# Summer Splits in Tennessee



## TalonRedding (Jul 19, 2013)

The goal is to overwinter some 5 frame nucs this time around. I'll be making the splits here in a few days with three frames (brood, pollen, plenty of bees, and honey). I'm also planning on feeding these nucs to encourage them to draw out two more frames between now and October. Entrances will be buckled down to a very small opening to prevent robbing. Bees are looking strong right now. Large amounts of pollen coming in and some nectar.
Opinions? Suggestions? Tips? Criticisms? Encouragement?.............anyone?


----------



## drlonzo (Apr 15, 2014)

Sounds like a pretty good plan to me.  Are you allowing these nuc's to create their own queens? I'm working on about 30 of these same type of splits myself allowing them to make their own queens and they are doing awesome. Just make sure If you are allowing them to make their own that they actually do and that they get mated propperly and start laying up the place. I've found myself that they won't really start drawing comb heavily till the queen is in the house and she is laying..


----------



## skidmld (Jul 15, 2004)

Robbing has been my biggest problem, the only way I got it stopped was with robbing screens.
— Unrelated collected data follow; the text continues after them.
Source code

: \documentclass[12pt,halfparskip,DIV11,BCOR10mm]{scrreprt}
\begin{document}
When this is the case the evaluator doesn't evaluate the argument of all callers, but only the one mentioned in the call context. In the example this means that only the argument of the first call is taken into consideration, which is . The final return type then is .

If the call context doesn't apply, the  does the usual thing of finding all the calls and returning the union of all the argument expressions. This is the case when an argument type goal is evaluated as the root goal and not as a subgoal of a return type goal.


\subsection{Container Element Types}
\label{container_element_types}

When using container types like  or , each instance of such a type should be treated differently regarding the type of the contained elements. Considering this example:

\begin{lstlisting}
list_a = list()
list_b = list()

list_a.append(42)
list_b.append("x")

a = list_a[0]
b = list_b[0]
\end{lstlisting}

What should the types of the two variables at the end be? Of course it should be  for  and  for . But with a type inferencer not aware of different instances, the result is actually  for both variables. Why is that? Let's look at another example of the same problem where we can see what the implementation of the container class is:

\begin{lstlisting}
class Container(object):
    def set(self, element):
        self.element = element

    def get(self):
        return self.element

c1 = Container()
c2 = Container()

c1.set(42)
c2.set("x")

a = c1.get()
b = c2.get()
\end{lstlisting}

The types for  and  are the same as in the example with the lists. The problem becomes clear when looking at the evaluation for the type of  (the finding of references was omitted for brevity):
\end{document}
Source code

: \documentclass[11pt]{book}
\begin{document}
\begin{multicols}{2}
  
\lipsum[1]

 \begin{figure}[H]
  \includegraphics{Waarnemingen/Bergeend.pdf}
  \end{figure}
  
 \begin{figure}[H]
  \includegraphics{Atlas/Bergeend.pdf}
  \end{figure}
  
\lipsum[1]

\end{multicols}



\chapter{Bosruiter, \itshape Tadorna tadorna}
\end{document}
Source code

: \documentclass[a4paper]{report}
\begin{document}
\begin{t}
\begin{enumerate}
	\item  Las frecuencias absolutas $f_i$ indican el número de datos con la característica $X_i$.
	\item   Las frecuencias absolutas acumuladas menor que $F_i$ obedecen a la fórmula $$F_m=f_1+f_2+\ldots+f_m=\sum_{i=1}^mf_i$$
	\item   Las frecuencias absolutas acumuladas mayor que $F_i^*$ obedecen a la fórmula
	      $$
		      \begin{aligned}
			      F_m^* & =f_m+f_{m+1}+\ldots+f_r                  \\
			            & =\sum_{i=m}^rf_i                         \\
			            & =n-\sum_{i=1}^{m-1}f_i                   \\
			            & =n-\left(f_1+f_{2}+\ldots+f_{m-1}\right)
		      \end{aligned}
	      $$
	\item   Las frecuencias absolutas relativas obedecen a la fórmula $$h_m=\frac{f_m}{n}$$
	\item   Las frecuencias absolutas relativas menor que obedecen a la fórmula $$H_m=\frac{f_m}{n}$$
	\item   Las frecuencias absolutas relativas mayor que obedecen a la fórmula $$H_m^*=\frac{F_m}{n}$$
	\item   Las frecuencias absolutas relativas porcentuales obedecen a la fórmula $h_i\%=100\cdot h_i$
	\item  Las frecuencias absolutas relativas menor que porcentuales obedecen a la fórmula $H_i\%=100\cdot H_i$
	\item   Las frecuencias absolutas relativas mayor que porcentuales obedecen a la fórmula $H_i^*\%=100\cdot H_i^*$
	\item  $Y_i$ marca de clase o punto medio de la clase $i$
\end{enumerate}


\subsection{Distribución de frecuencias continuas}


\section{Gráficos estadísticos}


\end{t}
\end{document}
Cutting down the entrance so only 1 bee could get through didn't help. Build you some robbing screens and put those things on there before you do any thing else. I hope you have good luck


----------



## TalonRedding (Jul 19, 2013)

Actually, I'll be introducing mated and laying queens. Glad to hear yours are doing well.


----------



## angel (Jul 23, 2013)

Good luck on the project. I just got done with two queenless splits and like skidmld stated, robbing is my biggest problem. Also I didn't have a screened bottom board on one of the nucs and didn't want to lock them up too tight due to the heat. Checked nucs today, saw capped brood, larvae and eggs. Nice. Let us know how it goes.


----------



## David LaFerney (Jan 14, 2009)

I also agree with skidmld - robber screens are awful easy to make, and they work. You don't have enough time left to waste on an easily preventable problem.

As much rain as we have had so far the chances of a goldenrod flow (and getting a bit more comb built) look pretty decent - so cross your fingers. But I would want to have the nucs full of comb before Sept 1 so that the queens have somewhere to lay. I would consider stealing comb from more established hives at that point if needed, and let The bigger hives build more.

Just be prepared to combine some or rob other hives for resources in case it doesn't go as planned.

Good luck.


----------



## TalonRedding (Jul 19, 2013)

David LaFerney said:


> in case it doesn't go as planned.
> 
> Good luck.


This has actually become my business model.......


----------



## TalonRedding (Jul 19, 2013)

Thanks for the replies and advice folks. Not much resentment, not that I care because I'd still do it anyway . It seems like most would give it a shot, so we will see how it goes!


----------



## WilliamsHoneyBees (Feb 17, 2010)

I overwinter a bunch of nucs and am still making them up. Two frames of brood and thin syrup. I can usually get them to 6 to 8 combs by winter. I double stack the nucs and drill a vent hole in the top box, they do great!


----------



## TalonRedding (Jul 19, 2013)

pine_ridge_farms said:


> I double stack the nucs and drill a vent hole in the top box, they do great!


When you double stack, do you have two queens (one in top and one in bottom)? If that's the case, how do you "separate" the queens? Excluder? One entrance for two boxes or one entrance per box?


----------



## WilliamsHoneyBees (Feb 17, 2010)

1 queen 2 boxes. I super my nucs just like you would a strong hive.


----------



## WilliamsHoneyBees (Feb 17, 2010)




----------



## garusher (May 28, 2012)

this year i am doing the double nucs on a split 10 frame box. 
Last night i went and did a check on the nucs i made up, they were all doing fine except for one.

she had completely filled the bottom four frames with brood, the 4 frame super had the two center frames covered in brood and the two outside frames loaded with honey.

So i stole two frames of brood and pumped up two slower nucs.

I made this nuc maybe 5 weeks ago. it is literally going gangbusters, actually i almost dropped the outside frame. i was not expecting the frame to weigh so much.

Gary.


----------



## j.kuder (Dec 5, 2010)

it seems like this year is the never ending honey flow sour wood is still going so is clover and winged sumac has just started and yesterday i noticed a tall variety of golden rod starting to open






picture taken a couple of weeks ago


----------